One glaring oversight in this analysis is that I looked at SpaceX's estimated costs, and not the current estimated customer costs. Which is to say, instead of charging roughly $60 million for 22,800 kg, SpaceX needs to charge roughly $30 million for 110,000 kg to orbit. While that may be possible, there doesn't seem to be much incentive to actually do that when charging $100 million for such a launch would still be a 2/3rds reduction in cost, and leave presumably a large profit margin and get the cost to orbit under $1,000/kg. That would be well under any of the current competitors, and it remains to be seen where that would put it in relation to the next generation of launch vehicles.

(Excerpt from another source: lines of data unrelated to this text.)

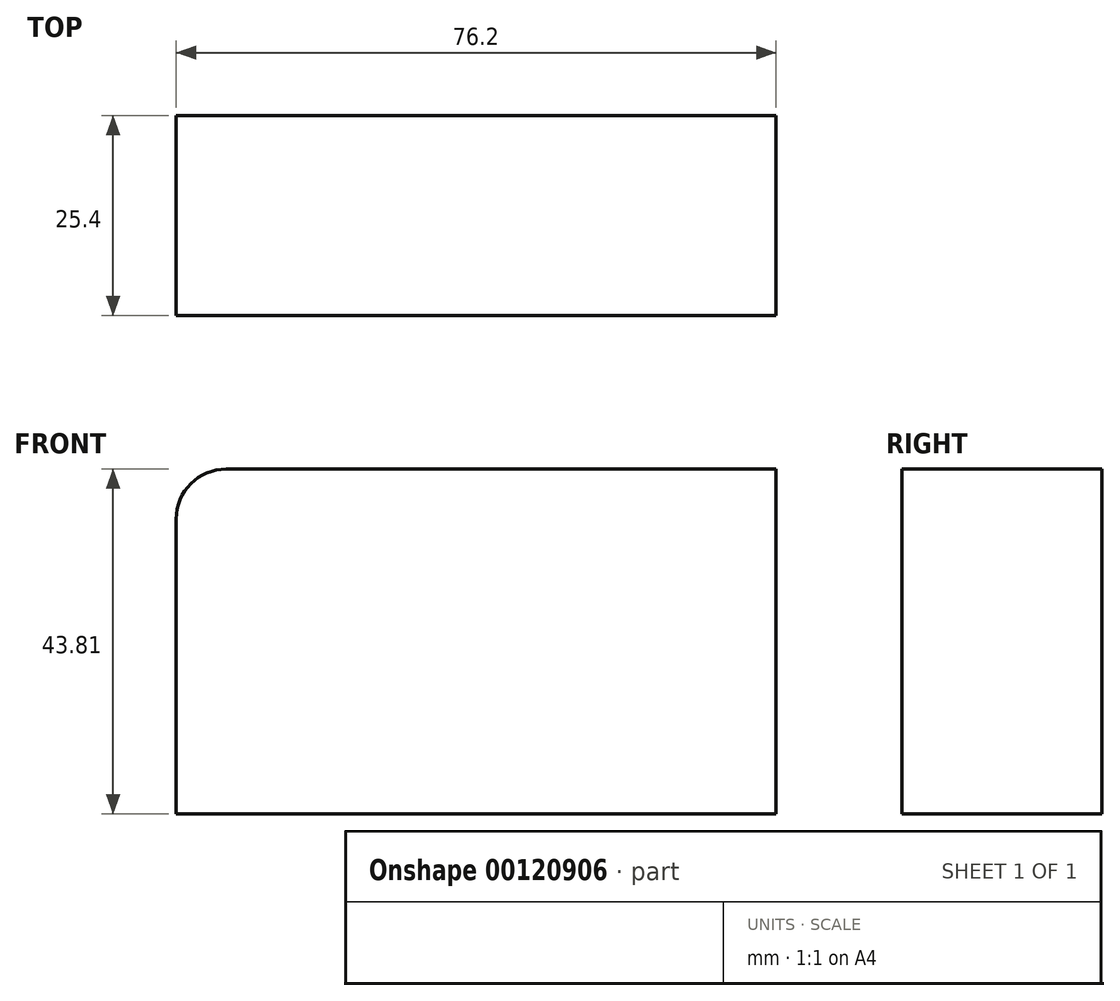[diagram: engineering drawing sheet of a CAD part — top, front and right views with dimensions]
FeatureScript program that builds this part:
annotation { "Feature Type Name" : "Feature", "Feature Type Description" : "" }
export const myFeature = defineFeature(function(context is Context, id is Id, definition is map)
    precondition{}
    {
        {
            var Q0;
            Q0=qCreatedBy(makeId("Front.planeOp"),FACE);
            var sketch = newSketch(context, id + "F0", { "sketchPlane" : qUnion([Q0])});
            skLineSegment(sketch, "E0.bottom", {"start": v(-34.89, 25.4) * mm, "end": v(34.96, 25.4) * mm});
            skLineSegment(sketch, "E0.top", {"start": v(-41.24, -18.4) * mm, "end": v(34.96, -18.4) * mm});
            skLineSegment(sketch, "E0.left", {"start": v(-41.24, 19.05) * mm, "end": v(-41.24, -18.4) * mm});
            skLineSegment(sketch, "E0.right", {"start": v(34.96, 25.4) * mm, "end": v(34.96, -18.4) * mm});
            skPoint(sketch, "E1.visualSharp", {"position": v(-41.24, 25.4) * mm});
            skArc(sketch, "E1.filletArc", {"start": v(-34.89, 25.4) * mm, "mid": v(-39.38, 23.54) * mm, "end": v(-41.24, 19.05) * mm});
            skSolve(sketch);
        }
        {
            var Q0;
            Q0=makeQuery(id+"F0.imprint","IMPRINT",FACE,{"disambiguationData":[TD([[makeQuery(id+"F0.imprint","IMPRINT",EDGE,{"derivedFrom":sQuery(id+"F0.wireOp",EDGE,"E0.bottom")}),-1.0]])]});
            extrude(context, id + "F1", {"entities" : qUnion([Q0]), "depth" : 25.4 * mm});
        }
    });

So we seem to be in a waiting game as these test flights and engine tests are conducted. The entire industry is waiting to see where the costs end up in 2026, 2028 and beyond because it radically changes how things are designed and what sort of missions make sense. It would be great to send an orbiter to both Uranus and Neptune but with current launch prices it's still very cost prohibitive to do that. Similarly, mining in space will likely become an industry in the future, in particular mining water on the moon, but it's wildly easier at $260/kg than $1,000/kg to orbit, and at current prices around $3,000/kg, the industry doesn't actually exist. NASA struggled to drill a three foot deep hole on Mars just to measure the temperature.

A risk of this whole article is that I basically just talked about one launch company, since they already have the cost per kilogram lead and look to reduce that cost even further. SpaceX has been landing orbital rockets since December 2015 and still no one else has been able to fully replicate that feat. Looking ahead another nine years, I do expect at least two other companies to replicate that feat, and probably more, but then again I would have expected someone else to do it by now. Which is to say again, we're in a waiting game this year and probably all of next year to see where launch costs shake out and what new space missions become economically feasible.